▶ **COMMENT PROCÉDER**:
S'il vous plaît, réécrivez sous forme de liste le paragraphe du texte d'étude qui commence par « EROS est le fils de PENIA », en conservant ses faits principaux.

▶ **TEXTE D'ÉTUDE**:

● ● ●

EROS est le Fils de POROS : POROS désigne
le passage, la route, le gué, la voie (et par extension : moyen, expédient,
revenus, ressources financières), dans PONTOS, le flot, la haute mer, l'inconnu
du large, l'espace marin où l'on a perdu les côtes de vue, où ciel et mer se confondent en une masse
obscure, indistincte, sans repère pour s'orienter. POROS a été traduit par
le terme “expédient” dans le GRIMAL mais, comme nous le voyons, il ne désigne
pas que cela. PONTOS, c'est aussi le fond de la mer, le gouffre, lorsque les
vents désordonnés brouillent les POROI, l'étendue marine faisant retour à
son état original de CHAOS, c’est-à-dire d'A-PORON.
EROS est le fils de PENIA, la pauvreté, le manque, le vide, la vacuité...
Sur le plan métaphysique, PENIA signifie la privation de forme, l'absence
de détermination. PLUTARQUE glose ce terme par HYLE : la matière brute (le
réel ? Hylémorphisme = Donner forme à la matière : informer). Lacan (1961-1962),
dans le séminaire inédit “l'IDENTIFICATION” évoque le “Désir humain en tant qu'il est de plus en plus informé.”

● ● ●

▶ **ENREGISTREMENTS FOURNIS**:

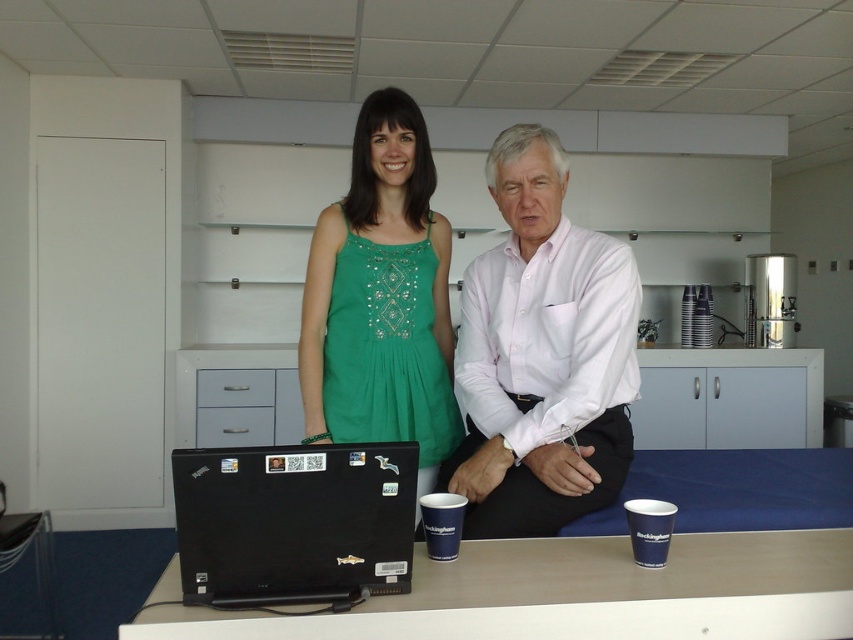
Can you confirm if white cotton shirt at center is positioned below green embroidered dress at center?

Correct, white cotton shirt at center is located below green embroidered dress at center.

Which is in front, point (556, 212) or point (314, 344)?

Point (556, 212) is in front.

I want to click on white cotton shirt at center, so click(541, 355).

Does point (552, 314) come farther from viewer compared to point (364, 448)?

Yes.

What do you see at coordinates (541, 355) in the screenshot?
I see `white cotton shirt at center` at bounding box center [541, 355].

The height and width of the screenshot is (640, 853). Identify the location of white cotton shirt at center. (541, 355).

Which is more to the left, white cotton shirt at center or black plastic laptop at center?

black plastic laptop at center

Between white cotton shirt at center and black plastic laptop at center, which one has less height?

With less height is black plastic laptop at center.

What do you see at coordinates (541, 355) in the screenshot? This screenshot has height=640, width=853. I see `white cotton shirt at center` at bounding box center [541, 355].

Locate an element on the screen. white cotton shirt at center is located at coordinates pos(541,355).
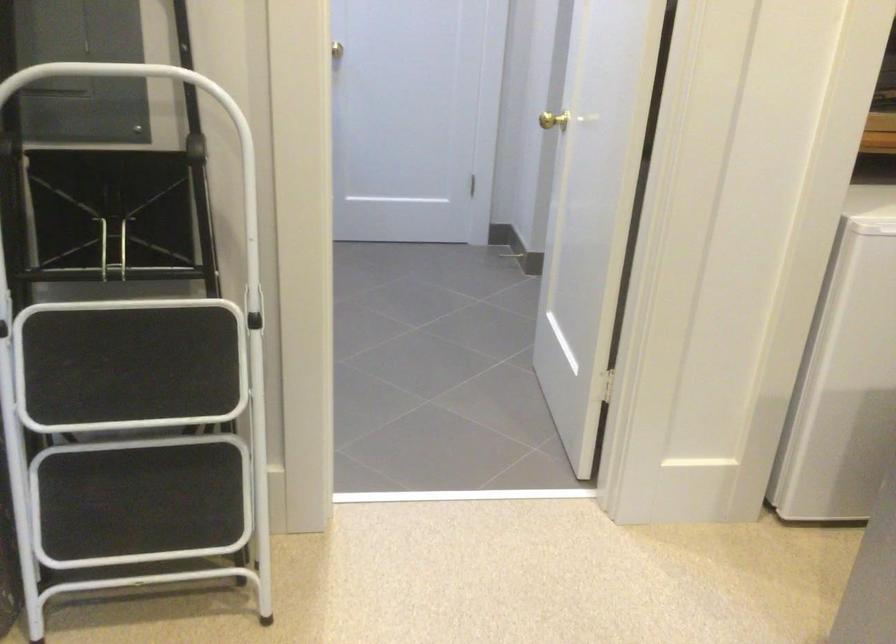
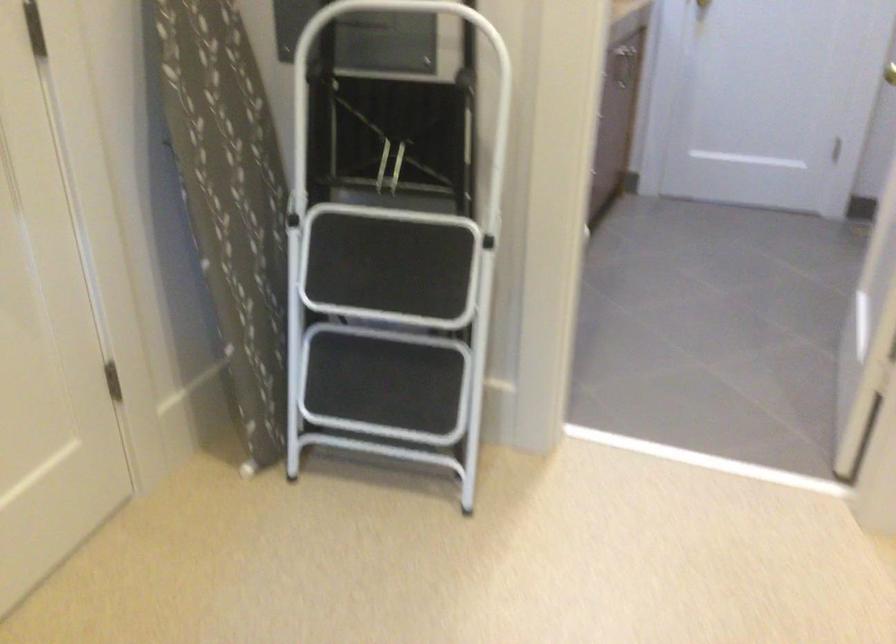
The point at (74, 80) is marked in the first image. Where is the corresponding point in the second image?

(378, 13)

● ● ●

▶ **TÂCHE RÉALISÉE**:
- EROS est le fils de PENIA, c'est-à-dire la pauvreté, le manque, le vide, la vacuité.
- Sur le plan métaphysique, PENIA signifie la privation de forme, l'absence de détermination.
- PLUTARQUE glose ce terme par HYLE, la matière brute. L'hylémorphisme consiste à donner forme à la matière, c'est-à-dire à l'informer.
- Dans le séminaire inédit « l'IDENTIFICATION » (1961-1962), Lacan évoque le « Désir humain en tant qu'il est de plus en plus informé ».